= PAGE EXCERPT =
/---
User Profile Data Prep¶

This notebook does the data preparation for Bayesian inference for the model analysis.

Setup¶

In [1]:

from pathlib import Path

In [2]:

import pandas as pd
import numpy as np
import seaborn as sns
import matplotlib.pyplot as plt
from plotnine import *
import ujson

In [3]:

from bookgender.config import data_dir
from bookgender.nbutils import *

In [4]:

fig_dir = init_figs('ProfileData')

using figure dir figures/ProfileData

Load Data¶

We need to load the author-gender information:

In [5]:

book_gender = pd.read_csv(data_dir / 'author-gender.csv.gz')
book_gender = book_gender.set_index('item')['gender']
book_gender.describe()

Out[5]:

count     12234574
unique           6
top           male
freq       3645216
Name: gender, dtype: object

In [6]:

book_gender[book_gender == 'no-viaf-author'] = 'unlinked'
book_gender[book_gender == 'no-loc-author'] = 'unlinked'
book_gender[book_gender == 'no-loc-book'] = 'unlinked'
book_gender = book_gender.astype('category')
book_gender.unique()

Out[6]:

[male, unlinked, female, unknown, ambiguous]
Categories (5, object): [male, unlinked, female, unknown, ambiguous]

And we load book hashes, to set up our dummy bias:

In [7]:

book_hash = pd.read_parquet(data_dir / 'book-hash.parquet').rename(columns={'cluster': 'item'})
book_hash['dcode'] = book_hash['md5'].apply(lambda x: int(x[-1], 16) % 2)
book_hash = book_hash.set_index('item')
book_hash.head()

Out[7]:

	nisbns	md5	dcode
item
0	17	3781b82fabd530590c70cac955b52bb0	0
1	2	4c6606ab43bfbe946a436c0ce7633a7a	0
2	38	e16249d40bf94b35d8a784d73d0511c5	1
3	2	289071ab1041c090ac252616a76fe079	1
4	4	7308735b39347b616ee6be0ab093541e	0

Load the sample user ratings for each data set:

In [8]:

user_ratings = pd.read_csv(data_dir / 'study-ratings.csv')
user_ratings.drop(columns=['rating'], inplace=True)
user_ratings.rename(columns={'dataset': 'Set'}, inplace=True)
user_ratings.head()
\---
= WHAT TO WORK ON =
(a) Print the part of the user profile data prep notebook starting at "fig_dir = init_figs('ProfileData')" and ending at "book_gender.describe()".
(b) Carry on the user profile data prep notebook from its last line.
The data that comes after the user profile data prep notebook isn't needed.

= GIVEN INFORMATION =
/---
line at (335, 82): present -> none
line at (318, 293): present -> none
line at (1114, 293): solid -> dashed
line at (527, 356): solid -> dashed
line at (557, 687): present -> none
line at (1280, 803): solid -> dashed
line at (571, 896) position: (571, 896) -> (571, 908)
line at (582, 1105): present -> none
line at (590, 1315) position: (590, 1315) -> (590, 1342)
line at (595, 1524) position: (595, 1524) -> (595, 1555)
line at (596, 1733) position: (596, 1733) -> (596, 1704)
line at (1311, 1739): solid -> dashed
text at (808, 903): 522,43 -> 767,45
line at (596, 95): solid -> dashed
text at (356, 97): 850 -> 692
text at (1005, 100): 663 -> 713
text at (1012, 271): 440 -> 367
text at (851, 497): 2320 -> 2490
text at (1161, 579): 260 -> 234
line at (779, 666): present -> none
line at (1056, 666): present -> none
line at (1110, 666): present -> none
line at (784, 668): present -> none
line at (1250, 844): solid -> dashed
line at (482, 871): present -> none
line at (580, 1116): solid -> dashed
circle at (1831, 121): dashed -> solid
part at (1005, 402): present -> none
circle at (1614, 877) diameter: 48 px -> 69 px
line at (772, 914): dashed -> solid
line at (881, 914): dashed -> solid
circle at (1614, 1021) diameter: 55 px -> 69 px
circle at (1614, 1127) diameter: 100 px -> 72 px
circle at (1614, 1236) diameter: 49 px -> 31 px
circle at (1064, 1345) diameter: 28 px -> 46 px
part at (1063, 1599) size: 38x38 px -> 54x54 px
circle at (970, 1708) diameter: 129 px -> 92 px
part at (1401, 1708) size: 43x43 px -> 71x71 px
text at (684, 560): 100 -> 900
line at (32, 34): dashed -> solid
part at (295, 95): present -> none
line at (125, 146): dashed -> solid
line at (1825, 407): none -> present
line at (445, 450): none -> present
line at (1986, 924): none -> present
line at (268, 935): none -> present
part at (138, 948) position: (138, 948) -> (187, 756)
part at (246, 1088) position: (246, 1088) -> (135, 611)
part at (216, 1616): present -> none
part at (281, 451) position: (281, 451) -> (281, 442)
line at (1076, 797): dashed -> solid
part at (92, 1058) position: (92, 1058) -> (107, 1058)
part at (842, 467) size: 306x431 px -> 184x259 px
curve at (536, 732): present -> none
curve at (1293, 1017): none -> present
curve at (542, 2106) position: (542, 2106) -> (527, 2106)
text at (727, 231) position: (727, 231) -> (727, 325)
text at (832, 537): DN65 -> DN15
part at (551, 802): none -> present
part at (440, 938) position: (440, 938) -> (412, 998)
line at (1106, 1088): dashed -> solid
\---
= TASK RESPONSES =
(a)
fig_dir = init_figs('ProfileData')

using figure dir figures/ProfileData

Load Data¶

We need to load the author-gender information:

In [5]:

book_gender = pd.read_csv(data_dir / 'author-gender.csv.gz')
book_gender = book_gender.set_index('item')['gender']
book_gender.describe()

(b)
Out[8]:

	Set	user	item	timestamp	nactions	first_time	last_time
0	AZ	4975592	462114	1.233101e+09	NaN	NaN	NaN
1	AZ	4975592	1662785	1.233101e+09	NaN	NaN	NaN
2	AZ	4975592	7287509	1.233101e+09	NaN	NaN	NaN
3	AZ	4975592	8866889	1.233101e+09	NaN	NaN	NaN
4	AZ	4975592	10031188	1.233101e+09	NaN	NaN	NaN

In [9]:

user_ratings = user_ratings.join(book_gender, on='item', how='left')
user_ratings['gender'].fillna('unlinked', inplace=True)
user_ratings = user_ratings.join(book_hash['dcode'], on='item', how='left')
user_ratings.head(15)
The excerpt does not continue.